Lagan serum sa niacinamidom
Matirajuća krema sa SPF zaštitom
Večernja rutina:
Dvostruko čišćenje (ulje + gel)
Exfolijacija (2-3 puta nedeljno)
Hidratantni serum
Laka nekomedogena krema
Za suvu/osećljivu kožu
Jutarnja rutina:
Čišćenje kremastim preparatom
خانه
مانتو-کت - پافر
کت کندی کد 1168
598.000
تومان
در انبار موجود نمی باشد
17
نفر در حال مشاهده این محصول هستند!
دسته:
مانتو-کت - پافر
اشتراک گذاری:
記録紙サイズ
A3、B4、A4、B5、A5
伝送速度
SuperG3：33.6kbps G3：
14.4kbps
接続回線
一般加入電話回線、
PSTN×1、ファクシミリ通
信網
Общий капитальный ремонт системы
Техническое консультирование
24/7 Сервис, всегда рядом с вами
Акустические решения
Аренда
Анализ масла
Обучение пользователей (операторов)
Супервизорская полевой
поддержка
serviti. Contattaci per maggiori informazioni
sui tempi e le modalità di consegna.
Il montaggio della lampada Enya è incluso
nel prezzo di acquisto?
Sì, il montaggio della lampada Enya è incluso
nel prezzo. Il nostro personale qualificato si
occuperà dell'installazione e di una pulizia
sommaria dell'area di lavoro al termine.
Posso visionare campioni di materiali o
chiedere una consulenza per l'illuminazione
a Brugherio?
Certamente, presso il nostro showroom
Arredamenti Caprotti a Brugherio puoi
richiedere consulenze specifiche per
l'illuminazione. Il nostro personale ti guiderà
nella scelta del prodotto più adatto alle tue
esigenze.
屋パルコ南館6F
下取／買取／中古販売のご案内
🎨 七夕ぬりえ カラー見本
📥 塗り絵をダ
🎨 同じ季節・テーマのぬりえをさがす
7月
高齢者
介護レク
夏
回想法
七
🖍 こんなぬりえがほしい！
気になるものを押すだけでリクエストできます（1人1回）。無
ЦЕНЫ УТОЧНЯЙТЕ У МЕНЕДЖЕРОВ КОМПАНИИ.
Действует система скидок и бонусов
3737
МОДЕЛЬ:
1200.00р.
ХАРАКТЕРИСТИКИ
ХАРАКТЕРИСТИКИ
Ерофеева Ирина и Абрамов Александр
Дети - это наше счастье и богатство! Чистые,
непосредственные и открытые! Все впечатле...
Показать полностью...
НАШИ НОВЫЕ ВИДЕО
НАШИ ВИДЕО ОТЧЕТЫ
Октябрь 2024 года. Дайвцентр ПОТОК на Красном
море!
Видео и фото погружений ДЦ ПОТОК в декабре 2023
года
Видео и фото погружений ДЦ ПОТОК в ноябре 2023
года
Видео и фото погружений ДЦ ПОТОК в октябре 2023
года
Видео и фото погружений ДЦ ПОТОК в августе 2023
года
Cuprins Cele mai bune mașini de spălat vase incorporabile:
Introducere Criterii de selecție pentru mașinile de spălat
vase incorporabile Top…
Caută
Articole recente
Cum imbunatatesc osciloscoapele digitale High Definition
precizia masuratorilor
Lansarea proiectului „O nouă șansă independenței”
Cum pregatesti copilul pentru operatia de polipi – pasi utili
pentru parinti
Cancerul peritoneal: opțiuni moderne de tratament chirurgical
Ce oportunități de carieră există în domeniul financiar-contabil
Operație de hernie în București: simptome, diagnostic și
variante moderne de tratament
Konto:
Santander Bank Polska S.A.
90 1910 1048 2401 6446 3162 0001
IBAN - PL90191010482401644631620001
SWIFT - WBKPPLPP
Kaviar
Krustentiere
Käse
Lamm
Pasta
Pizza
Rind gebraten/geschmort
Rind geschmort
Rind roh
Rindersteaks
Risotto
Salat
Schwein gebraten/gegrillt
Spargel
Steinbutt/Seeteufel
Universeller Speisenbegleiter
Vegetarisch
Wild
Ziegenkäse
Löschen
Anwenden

········

** EXERCISE DIRECTIONS **
Put every line of the listing above into a numbered list, leaving out any blank lines.

** TASK OUTPUT **
1. Lagan serum sa niacinamidom
2. Matirajuća krema sa SPF zaštitom
3. Večernja rutina:
4. Dvostruko čišćenje (ulje + gel)
5. Exfolijacija (2-3 puta nedeljno)
6. Hidratantni serum
7. Laka nekomedogena krema
8. Za suvu/osećljivu kožu
9. Jutarnja rutina:
10. Čišćenje kremastim preparatom
11. خانه
12. مانتو-کت - پافر
13. کت کندی کد 1168
14. 598.000
15. تومان
16. در انبار موجود نمی باشد
17. 17
18. نفر در حال مشاهده این محصول هستند!
19. دسته:
20. مانتو-کت - پافر
21. اشتراک گذاری:
22. 記録紙サイズ
23. A3、B4、A4、B5、A5
24. 伝送速度
25. SuperG3：33.6kbps G3：
26. 14.4kbps
27. 接続回線
28. 一般加入電話回線、
29. PSTN×1、ファクシミリ通
30. 信網
31. Общий капитальный ремонт системы
32. Техническое консультирование
33. 24/7 Сервис, всегда рядом с вами
34. Акустические решения
35. Аренда
36. Анализ масла
37. Обучение пользователей (операторов)
38. Супервизорская полевой
39. поддержка
40. serviti. Contattaci per maggiori informazioni
41. sui tempi e le modalità di consegna.
42. Il montaggio della lampada Enya è incluso
43. nel prezzo di acquisto?
44. Sì, il montaggio della lampada Enya è incluso
45. nel prezzo. Il nostro personale qualificato si
46. occuperà dell'installazione e di una pulizia
47. sommaria dell'area di lavoro al termine.
48. Posso visionare campioni di materiali o
49. chiedere una consulenza per l'illuminazione
50. a Brugherio?
51. Certamente, presso il nostro showroom
52. Arredamenti Caprotti a Brugherio puoi
53. richiedere consulenze specifiche per
54. l'illuminazione. Il nostro personale ti guiderà
55. nella scelta del prodotto più adatto alle tue
56. esigenze.
57. 屋パルコ南館6F
58. 下取／買取／中古販売のご案内
59. 🎨 七夕ぬりえ カラー見本
60. 📥 塗り絵をダ
61. 🎨 同じ季節・テーマのぬりえをさがす
62. 7月
63. 高齢者
64. 介護レク
65. 夏
66. 回想法
67. 七
68. 🖍 こんなぬりえがほしい！
69. 気になるものを押すだけでリクエストできます（1人1回）。無
70. ЦЕНЫ УТОЧНЯЙТЕ У МЕНЕДЖЕРОВ КОМПАНИИ.
71. Действует система скидок и бонусов
72. 3737
73. МОДЕЛЬ:
74. 1200.00р.
75. ХАРАКТЕРИСТИКИ
76. ХАРАКТЕРИСТИКИ
77. Ерофеева Ирина и Абрамов Александр
78. Дети - это наше счастье и богатство! Чистые,
79. непосредственные и открытые! Все впечатле...
80. Показать полностью...
81. НАШИ НОВЫЕ ВИДЕО
82. НАШИ ВИДЕО ОТЧЕТЫ
83. Октябрь 2024 года. Дайвцентр ПОТОК на Красном
84. море!
85. Видео и фото погружений ДЦ ПОТОК в декабре 2023
86. года
87. Видео и фото погружений ДЦ ПОТОК в ноябре 2023
88. года
89. Видео и фото погружений ДЦ ПОТОК в октябре 2023
90. года
91. Видео и фото погружений ДЦ ПОТОК в августе 2023
92. года
93. Cuprins Cele mai bune mașini de spălat vase incorporabile:
94. Introducere Criterii de selecție pentru mașinile de spălat
95. vase incorporabile Top…
96. Caută
97. Articole recente
98. Cum imbunatatesc osciloscoapele digitale High Definition
99. precizia masuratorilor
100. Lansarea proiectului „O nouă șansă independenței”
101. Cum pregatesti copilul pentru operatia de polipi – pasi utili
102. pentru parinti
103. Cancerul peritoneal: opțiuni moderne de tratament chirurgical
104. Ce oportunități de carieră există în domeniul financiar-contabil
105. Operație de hernie în București: simptome, diagnostic și
106. variante moderne de tratament
107. Konto:
108. Santander Bank Polska S.A.
109. 90 1910 1048 2401 6446 3162 0001
110. IBAN - PL90191010482401644631620001
111. SWIFT - WBKPPLPP
112. Kaviar
113. Krustentiere
114. Käse
115. Lamm
116. Pasta
117. Pizza
118. Rind gebraten/geschmort
119. Rind geschmort
120. Rind roh
121. Rindersteaks
122. Risotto
123. Salat
124. Schwein gebraten/gegrillt
125. Spargel
126. Steinbutt/Seeteufel
127. Universeller Speisenbegleiter
128. Vegetarisch
129. Wild
130. Ziegenkäse
131. Löschen
132. Anwenden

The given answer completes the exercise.